Well played, Iran. Well played.

I cannot speak for Iran, but these considerations might help us understand their sticking points. For instance, it may seem mysterious that Iran is willing to limit centrifuge numbers below an industrial scale, yet still insists on continuing to enrich. But keeping a small fleet of running centrifuges allows Iran to maintain their centrifuge expertise in a healthy and advanced state. This way, if the deal falls apart and they lose access to fuel from abroad, they can quickly expand to industrial scale and avoid shutting down their reactors like they did in the '80s.

Now, our best intelligence indicates that, prior to 2003, Iran did have a program to design a bomb alongside their enrichment activities.

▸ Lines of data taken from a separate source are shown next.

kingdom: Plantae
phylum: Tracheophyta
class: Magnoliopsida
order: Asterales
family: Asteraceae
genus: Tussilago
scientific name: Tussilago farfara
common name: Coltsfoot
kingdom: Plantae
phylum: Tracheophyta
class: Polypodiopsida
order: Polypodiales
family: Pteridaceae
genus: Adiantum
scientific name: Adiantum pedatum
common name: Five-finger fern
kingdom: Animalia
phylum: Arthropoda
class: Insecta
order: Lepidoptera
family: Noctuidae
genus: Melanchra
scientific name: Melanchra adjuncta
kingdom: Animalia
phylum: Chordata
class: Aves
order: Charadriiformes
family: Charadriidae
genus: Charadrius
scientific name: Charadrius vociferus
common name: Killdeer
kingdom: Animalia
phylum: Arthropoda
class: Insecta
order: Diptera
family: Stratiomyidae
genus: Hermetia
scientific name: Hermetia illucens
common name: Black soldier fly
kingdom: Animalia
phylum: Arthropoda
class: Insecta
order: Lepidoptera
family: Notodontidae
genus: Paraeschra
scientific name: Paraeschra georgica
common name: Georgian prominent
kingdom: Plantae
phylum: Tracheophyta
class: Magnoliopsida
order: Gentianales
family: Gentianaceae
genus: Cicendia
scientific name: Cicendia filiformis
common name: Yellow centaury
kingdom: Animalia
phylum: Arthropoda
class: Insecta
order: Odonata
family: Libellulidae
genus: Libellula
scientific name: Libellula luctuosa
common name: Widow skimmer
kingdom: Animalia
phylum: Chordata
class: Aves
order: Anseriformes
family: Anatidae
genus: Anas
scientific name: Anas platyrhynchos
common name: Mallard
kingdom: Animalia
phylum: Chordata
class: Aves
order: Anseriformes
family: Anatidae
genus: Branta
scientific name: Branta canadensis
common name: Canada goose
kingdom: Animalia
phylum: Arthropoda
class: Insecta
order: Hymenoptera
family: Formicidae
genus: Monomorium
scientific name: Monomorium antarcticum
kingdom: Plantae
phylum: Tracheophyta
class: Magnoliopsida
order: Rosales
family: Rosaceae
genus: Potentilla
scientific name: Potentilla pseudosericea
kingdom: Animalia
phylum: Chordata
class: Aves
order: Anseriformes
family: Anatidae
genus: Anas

That same intelligence tells us that the bomb program was halted in 2003, and has not continued since. What has continued is the progressive isolation of Iran by the West, and the clear need for Iranian self-reliance for all things nuclear. And lest we congratulate ourselves that "harsh sanctions have finally brought Iran to the negotiating table," let me go ahead and pop that little bubble: Iran came to the table in 2003, before sanctions were escalated, with a better deal than we could possibly imagine today. We eloquently responded "you're evil, go away." Since then, they have done the rational thing and become excellent enrichers of uranium so they will never again be without fuel for their reactors.

No one wants to see Iran break out of the nonproliferation treaty. In our efforts to prevent this, we tech-savvy nonproliferation analysts have focused on monitoring their technical capabilities as if our funding depended on it (disclosure: it does). But consider that roughly a dozen nations could easily break out of the treaty, yet only one has. As a predictive variable to indicate impending nuclear proliferation, "technical capability" has been an abysmal failure. On the other hand, we discover a much more promising predictor when we note that the one NPT breakout nation, North Korea, was also the most politically and economically isolated. Isolated countries like bombs. Now as we consider the least-worst alternative to an agreement with Iran -- more sanctions and isolation -- let us hope that a final deal is reached this summer. And further, lets hope our embarrassment of a Congress stays the hell out of the way.

Chris Lawrence is a nuclear scientist who works on nonproliferation issues at Stanford University's Center for International Security and Cooperation.